The court disagrees with the plaintiffs' assertion that a transfer under section 1406(a) or the similar section 1404(a) is invalid if one defendant in a multi-defendant case cannot be served in the transferee district. In a scenario where only one defendant exists, the inability to serve would render transfer improper, as the suit "could not be brought" there. This principle holds even in a multi-defendant case, where the 13 defendants are geographically dispersed. If the initial venue in Louisiana was improper for any defendant, the case would need to be dismissed entirely, compelling the plaintiffs to sue each defendant in different jurisdictions. Such an outcome contradicts the intent of section 1406(a), designed to allow transfers to prevent the dismissal of cases and the resultant injustice to plaintiffs who may misjudge venue facts. The Supreme Court's decision in Goldlawr, Inc. v. Heiman underscores the legislative intent to provide remedies that avoid injustices like losing claims due to procedural missteps, emphasizing the importance of maintaining access to the courts in such situations.

There is no absolute prohibition against transferring a multidefendant lawsuit to a district where one defendant cannot be served. However, questions arise regarding whether an unserved defendant can be compelled to defend in the new district or whether that defendant must be severed from the suit, potentially leading to dismissal or transfer back to the original district where service is possible. Case law supports the dismissal of unserved defendants, reinforcing that transfer statutes do not change personal jurisdiction rules as defined by the Constitution.
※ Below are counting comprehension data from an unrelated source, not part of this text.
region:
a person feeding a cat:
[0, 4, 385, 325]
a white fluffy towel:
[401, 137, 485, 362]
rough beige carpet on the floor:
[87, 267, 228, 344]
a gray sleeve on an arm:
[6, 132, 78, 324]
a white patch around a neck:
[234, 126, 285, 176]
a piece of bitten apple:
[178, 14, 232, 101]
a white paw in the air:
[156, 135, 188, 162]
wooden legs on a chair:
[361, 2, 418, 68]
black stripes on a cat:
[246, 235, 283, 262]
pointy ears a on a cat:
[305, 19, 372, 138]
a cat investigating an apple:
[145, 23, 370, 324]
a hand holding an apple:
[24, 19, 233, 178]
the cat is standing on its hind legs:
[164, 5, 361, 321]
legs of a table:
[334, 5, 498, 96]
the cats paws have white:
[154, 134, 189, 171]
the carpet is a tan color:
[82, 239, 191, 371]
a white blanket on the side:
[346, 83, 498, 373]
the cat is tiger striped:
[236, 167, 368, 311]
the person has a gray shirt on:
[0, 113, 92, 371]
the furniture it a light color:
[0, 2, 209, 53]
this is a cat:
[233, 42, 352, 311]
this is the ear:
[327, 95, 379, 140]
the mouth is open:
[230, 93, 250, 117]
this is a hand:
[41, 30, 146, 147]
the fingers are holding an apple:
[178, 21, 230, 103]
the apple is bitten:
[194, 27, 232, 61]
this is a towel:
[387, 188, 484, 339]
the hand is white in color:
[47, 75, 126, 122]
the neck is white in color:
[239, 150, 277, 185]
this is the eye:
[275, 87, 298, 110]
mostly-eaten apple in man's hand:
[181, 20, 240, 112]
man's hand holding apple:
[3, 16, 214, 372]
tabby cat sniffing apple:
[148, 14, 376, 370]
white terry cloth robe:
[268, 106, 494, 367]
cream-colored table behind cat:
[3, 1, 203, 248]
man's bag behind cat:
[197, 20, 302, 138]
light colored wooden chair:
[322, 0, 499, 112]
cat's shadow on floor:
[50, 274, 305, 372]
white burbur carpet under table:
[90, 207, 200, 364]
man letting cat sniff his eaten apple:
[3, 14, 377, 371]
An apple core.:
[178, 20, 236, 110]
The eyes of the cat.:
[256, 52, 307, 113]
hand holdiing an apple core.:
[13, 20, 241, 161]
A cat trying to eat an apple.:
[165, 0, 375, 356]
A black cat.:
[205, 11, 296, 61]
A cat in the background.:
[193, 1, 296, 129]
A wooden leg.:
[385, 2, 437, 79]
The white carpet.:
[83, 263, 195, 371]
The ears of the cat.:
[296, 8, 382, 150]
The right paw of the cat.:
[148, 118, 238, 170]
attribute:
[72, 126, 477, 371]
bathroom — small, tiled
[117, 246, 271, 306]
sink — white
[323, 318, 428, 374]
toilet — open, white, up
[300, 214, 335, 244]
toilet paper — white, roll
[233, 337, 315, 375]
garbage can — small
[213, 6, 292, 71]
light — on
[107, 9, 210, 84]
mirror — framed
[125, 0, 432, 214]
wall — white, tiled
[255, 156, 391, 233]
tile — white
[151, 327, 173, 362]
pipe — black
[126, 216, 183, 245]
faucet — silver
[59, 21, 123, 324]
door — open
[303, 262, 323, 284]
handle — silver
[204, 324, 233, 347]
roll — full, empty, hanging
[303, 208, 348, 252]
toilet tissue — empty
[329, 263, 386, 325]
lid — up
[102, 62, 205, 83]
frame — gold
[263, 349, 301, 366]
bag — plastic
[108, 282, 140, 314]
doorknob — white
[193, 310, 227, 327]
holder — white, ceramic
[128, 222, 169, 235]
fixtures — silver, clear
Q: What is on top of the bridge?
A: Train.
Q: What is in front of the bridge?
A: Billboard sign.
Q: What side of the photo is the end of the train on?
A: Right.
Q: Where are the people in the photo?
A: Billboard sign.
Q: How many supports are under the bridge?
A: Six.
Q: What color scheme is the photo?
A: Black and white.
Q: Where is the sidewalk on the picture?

Regarding the merits, the nonsettling defendants include Subscription Plus, the dealership involved, and several insurance companies. As Y.E.S. was an independent contractor for Subscription Plus, negligence from its employee, Holmes, cannot be attributed to Subscription Plus. Exceptions to this rule are not applicable here, and if Holmes were an employee, he would be covered by Wisconsin's workers' compensation law, which preempts tort claims against employers.

The claim against the dealership is deemed frivolous since Lane presented a valid driver's license and proof of insurance at the time of purchase, providing no basis for attributing negligence to the dealer. 

The remaining claims are against the insurance companies. Acceptance and Scottsdale, the liability insurers for Subscription Plus and Hillery, respectively, cannot be directly sued unless their policies were issued or delivered in Wisconsin. Neither policy meets this criterion, and since both Subscription Plus and Hillery were properly dismissed from the case, their insurers were also dismissed.

Lane owned a green van involved in a crash and was insured by Progressive, which had previously covered a white van that was out of service. The green van was acquired in January 1999, while the insurance policy for the white van became effective on March 5, with the accident occurring on March 25. The insurance policy allows coverage for replacement vehicles for a maximum of 30 days without notifying the insurer. The plaintiffs contend that the 30-day period should start from March 5, despite the green van being in service prior to that date. The court concludes that the green van was either never covered due to being acquired before the policy began, or it was in use for over 30 days without the required notification. Additionally, the court emphasizes the necessity for the insurer to be informed about any vehicles to avoid insuring them indefinitely without knowledge. The document also criticizes the parties' jurisdictional statements, likening the case to a previous one where lawyers were reprimanded for neglecting jurisdictional requirements. The court ultimately affirms the decision.